DOCUMENT SECTION:
###
Sunday, September 14, 2008

Visit to Gran and Dar-Dar's

Mum, Rebecca and I visited Gran and Dar-Dar today. In a frenzy of not-tiring-Dar-Dar-out, Mum took us to Number 16 beach, which she likes because not many people go there. The weather was amazing - a little piece of summer tucked into the middle of the Melbourne transition from winter to spring, like an Easter egg that you find in the grass days after the Easter-egg hunt ends. Mum was in a good mood and so were we. We all talked more than usual...I think that I might have talked too much, and listened too little.

Mum said that she loved the beach. I asked her why, and she said that she goes to forget about everything else. I told her about Ram, who I had met the previous Saturday night at a Sitar concert, of all places. Ram is the student of the master who was performing for us. He told us that he spends five hours playing music each day, on top of the masters or PhD thesis that he is doing - in accounting, of all things. I told Ram that I thought that playing the sitar must be a very spiritual thing to do.
"Spiritual?!" he exclaimed (silly me, what a ridiculous thought). "My sitar playing is anything but spiritual. It's an escape from reality!"
Ram told us (me, Michael and Dave) that he had been sent to Australia by his rich father to get an education ("either law or accounting...not art"), and that he lived everyday in guilt at the comfortable life that he led, while millions of people lived a life of poverty in India. Music was his way of forgetting - it was his drug of choice.

For me, the beach is a spiritual place - I sense the presence of God at the beach more than in a church or a city laneway or even in the mountain ranges that frame the northern horizon of the home I grew up in. I have never considered that I might go to the beach to forget, in the same way that Ram plays his sitar to divert his thoughts elsewhere. But then, maybe we're all describing the same thing in different ways. Maybe forgetting the details that plague us throughout the rest of the day is a way that we centre on God - a way of imagining what might transcend beyond our everyday guilts and problems. I'm just thinking that maybe this 'forgetting' is really a sort of 'giving up' - a conscious releasing to God, while allowing us to be embraced by Her love, in the form of the music of the sitar, or the roar of the waves. Maybe it's tapping into a deeper reality.

I'm not sure. Just some thoughts.

Dar-Dar has cancer at the moment. Lymphoma. He's in his 80s, but he's so strong and fit. I really think he'll be ok. He seems so much better than last time we visited. I told him that he seemed more "normal" and he laughed. He told us about all the lovely people at the hospital who treat him like he's their only patient, and they've been waiting all day to see him. Gran says it's a special gift that people are just born with. Dar-Dar told us that they draw a dart board on his tummy and then throw needles from 10 foot away, and that's how he gets his injections. He was in good spirits.
###
DATASET ENTRIES:
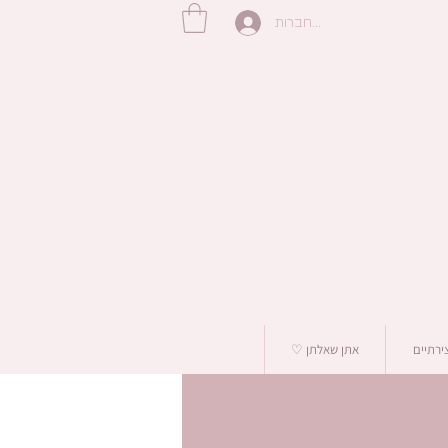
להתחברות
צירתיים
אתן שאלתן ♡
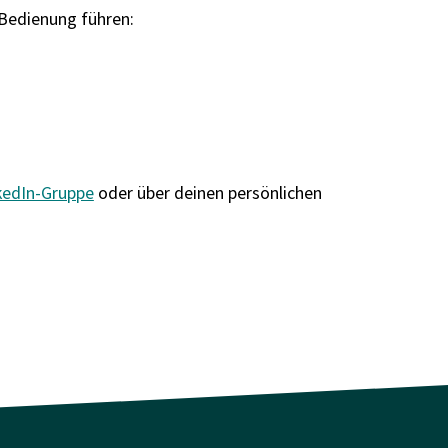
 Bedienung führen:
kedIn-Gruppe
oder über deinen persönlichen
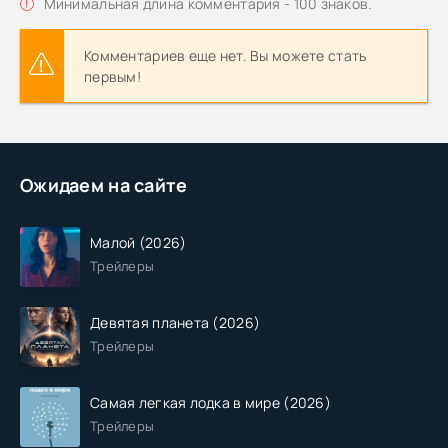
Минимальная длина комментария - 100 знаков.
Комментариев еще нет. Вы можете стать
первым!
Ожидаем на сайте
Малой (2026)
Трейлеры
Девятая планета (2026)
Трейлеры
Самая легкая лодка в мире (2026)
Трейлеры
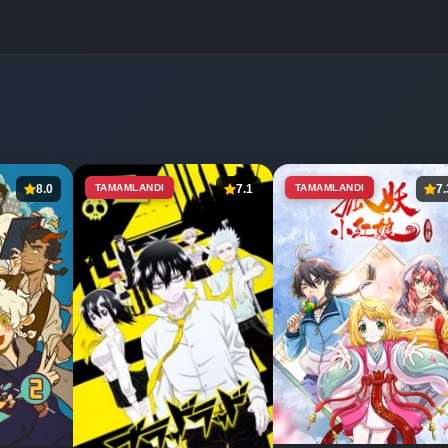
8.0
TAMAMLANDI
7.1
TAMAMLANDI
7.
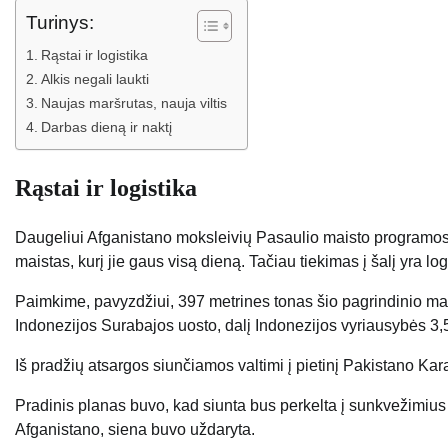
Turinys:
Rąstai ir logistika
Alkis negali laukti
Naujas maršrutas, nauja viltis
Darbas dieną ir naktį
Rąstai ir logistika
Daugeliui Afganistano moksleivių Pasaulio maisto programos 
maistas, kurį jie gaus visą dieną. Tačiau tiekimas į šalį yra lo
Paimkime, pavyzdžiui, 397 metrines tonas šio pagrindinio ma
Indonezijos Surabajos uosto, dalį Indonezijos vyriausybės 3,
Iš pradžių atsargos siunčiamos valtimi į pietinį Pakistano Kar
Pradinis planas buvo, kad siunta bus perkelta į sunkvežimius 7
Afganistano, siena buvo uždaryta.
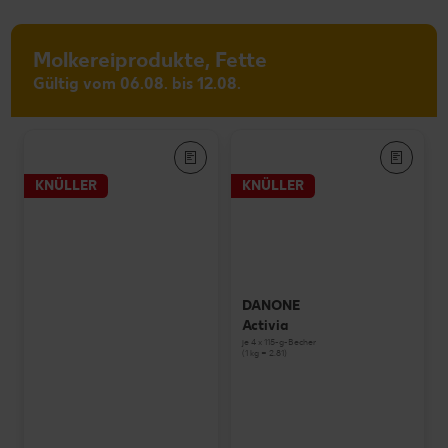
Molkereiprodukte, Fette
Gültig vom 06.08. bis 12.08.
KNÜLLER
KNÜLLER
DANONE
Activia
je 4 x 115-g-Becher
(1 kg = 2.81)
###
TASK: In the account of the visit to Gran and Dar-Dar, why does Mum like Number 16 beach?

ANSWER TO THIS EXERCISE: Not many people go there.